Denver Health, which operates a safety-net hospital and outpatient clinics, said contract pharmacy limitations haven’t affected it as much as some providers, because most patients pick up their prescriptions at pharmacies that the health system owns. A spokesman declined to say how much money Denver Health receives from 340B discounts.
Limiting where 340B discounts can apply doesn’t prevent patients from getting their prescriptions at a convenient pharmacy, said Reid Porter, senior director of state public affairs at Pharmaceutical Researchers and Manufacturers of America. Their out-of-pocket costs are the same whether or not the hospital receives money under the program, he said.

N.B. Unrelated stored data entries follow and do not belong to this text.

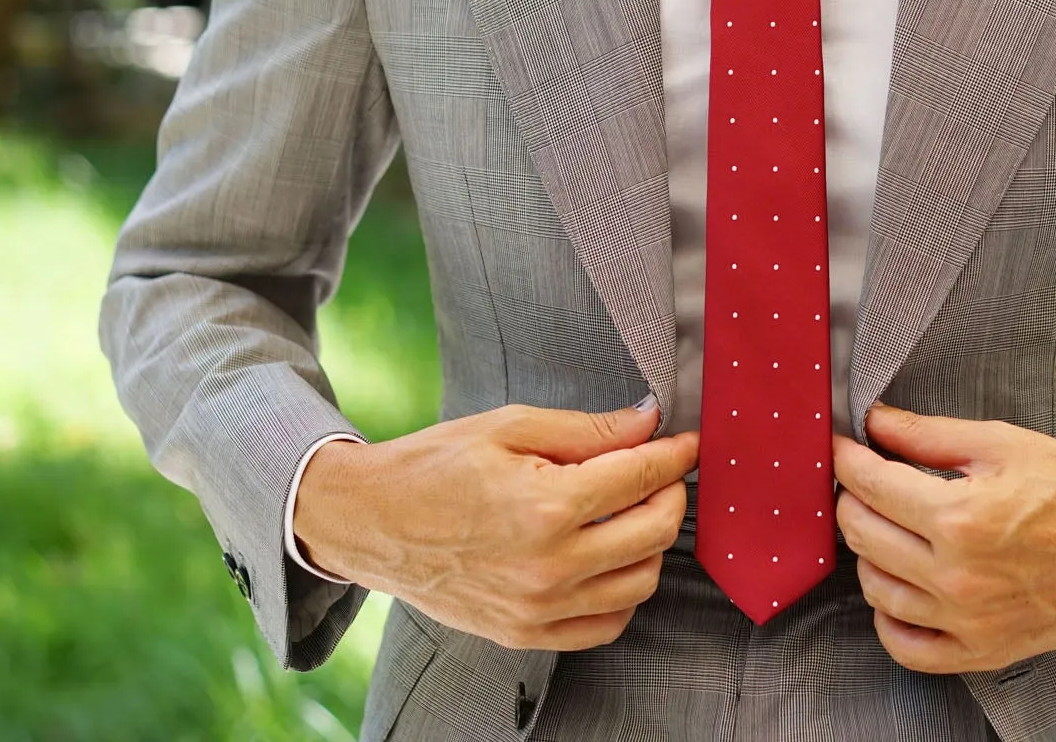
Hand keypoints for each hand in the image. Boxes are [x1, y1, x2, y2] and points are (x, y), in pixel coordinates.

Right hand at [294, 401, 698, 650]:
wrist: (370, 522)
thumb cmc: (433, 468)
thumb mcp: (509, 427)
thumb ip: (587, 429)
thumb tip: (647, 423)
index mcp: (546, 506)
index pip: (641, 478)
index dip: (674, 455)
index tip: (685, 443)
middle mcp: (550, 565)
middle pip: (655, 532)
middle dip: (670, 494)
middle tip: (660, 473)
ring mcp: (539, 608)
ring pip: (641, 582)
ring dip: (651, 544)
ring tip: (632, 512)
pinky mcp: (525, 633)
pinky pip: (606, 625)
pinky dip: (624, 594)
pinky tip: (611, 560)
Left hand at [832, 404, 1055, 674]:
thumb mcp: (1001, 443)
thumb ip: (928, 435)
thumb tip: (874, 423)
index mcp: (961, 517)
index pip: (870, 485)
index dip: (848, 459)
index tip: (845, 447)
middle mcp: (958, 576)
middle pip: (862, 535)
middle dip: (853, 499)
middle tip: (865, 481)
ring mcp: (969, 620)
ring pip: (876, 589)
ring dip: (868, 553)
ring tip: (888, 527)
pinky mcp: (984, 650)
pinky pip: (908, 647)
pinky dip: (889, 619)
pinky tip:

“The medicines themselves are already available to patients at these locations,” he said.
In some cases, hospitals pass on drug savings to patients who can’t afford medication, said Kevin Forbush, 340B program director for Intermountain Health. For example, Intermountain hospitals in Colorado used some of their 340B discount funds to lower out-of-pocket costs for at least two cancer patients who were planning to forgo treatment because of the expense, he said.
“We were able to bring the cost down without negatively impacting the hospital,” he said.
Forbush said the Colorado bill wouldn’t expand the discounts, but return the playing field to what it was before drug companies began imposing restrictions in 2020.
“We only seek to return to the state we were pre-COVID,” he said.
Katelin Lucariello, deputy vice president of state advocacy for PhRMA, countered that the option to use contract pharmacies has only been available since 2010, when federal guidance expanded the program. When hospitals receive a 340B discount, that means the patient’s health insurance doesn’t get any rebates, increasing the cost of health care for everyone, she said.
About half of the more than 1,100 pharmacies that Colorado 340B providers contract with aren’t in the state, which raises questions about whether hospitals are misusing the discounts, Lucariello said. Some may provide drugs to Colorado customers via the mail.
“When we see a large number of the contract pharmacies moving outside the state, that raises concerns that this is not about access,” she said.
PhRMA supports a federal bill that would require passing some discounts on to patients, Porter said. The bill would also limit hospitals and clinics to five contract pharmacies, which would have to offer the same financial assistance that the hospital or clinic does.
Hospitals and clinics have to report how they use their 340B revenue, but no such requirement exists for pharmacies they contract with, said Rena Conti, an associate professor at Boston University’s Questrom School of Business.
That arrangement can benefit patients if the pharmacy offers a sliding fee scale to people who can’t afford their full share of a drug’s cost, allowing them to get affordable medications at a convenient location, Conti said. They don’t benefit directly if the pharmacy doesn’t pass on a discount to them, and whether they get an indirect benefit depends on how the hospital or clinic uses its share of the savings, she said.
The program may also indirectly raise costs for people with private insurance, Conti said. When drugmakers know they’ll have to offer significant discounts to some customers, that gives them an incentive to further raise their products’ sticker price, she said.
“We’re kind of squeezing the balloon,” she said.
For some hospitals, 340B is vital to maintaining services.
Jonathan Cohee, CEO of Delta Health, said the hospital had to leave the program last year because it didn’t have enough overnight stays by patients covered by Medicaid to qualify. Not having 340B cost it about $3.5 million in 2024, which was a difficult loss for a facility already facing financial trouble, he said.
Delta Health likely will become eligible again in July, and while the hospital didn’t have to cut service lines, such as maternity care, it likely would if 340B discounts went away permanently, Cohee said.
“That money is really used to keep those programs afloat,” he said.